**PROBLEM DETAILS:** Each record that follows should be repeated exactly, minus any images.

**DATA SECTION:**
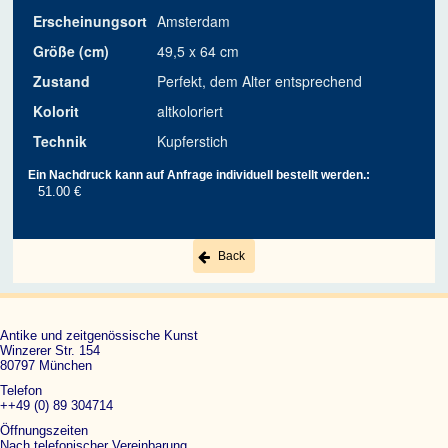
Erscheinungsort
Amsterdam
Größe (cm)
49,5 x 64 cm
Zustand
Perfekt, dem Alter entsprechend
Kolorit
altkoloriert
Technik
Kupferstich
Ein Nachdruck kann auf Anfrage individuell bestellt werden.:
51.00 €
Back
Antike und zeitgenössische Kunst
Winzerer Str. 154
80797 München
Telefon
++49 (0) 89 304714
Öffnungszeiten
Nach telefonischer Vereinbarung.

**RESPONSE AREA:**
Erscheinungsort
Amsterdam
Größe (cm)
49,5 x 64 cm
Zustand
Perfekt, dem Alter entsprechend
Kolorit
altkoloriert
Technik
Kupferstich
Ein Nachdruck kann auf Anfrage individuell bestellt werden.:
51.00 €
Back
Antike und zeitgenössische Kunst
Winzerer Str. 154
80797 München
Telefon
++49 (0) 89 304714
Öffnungszeiten
Nach telefonischer Vereinbarung.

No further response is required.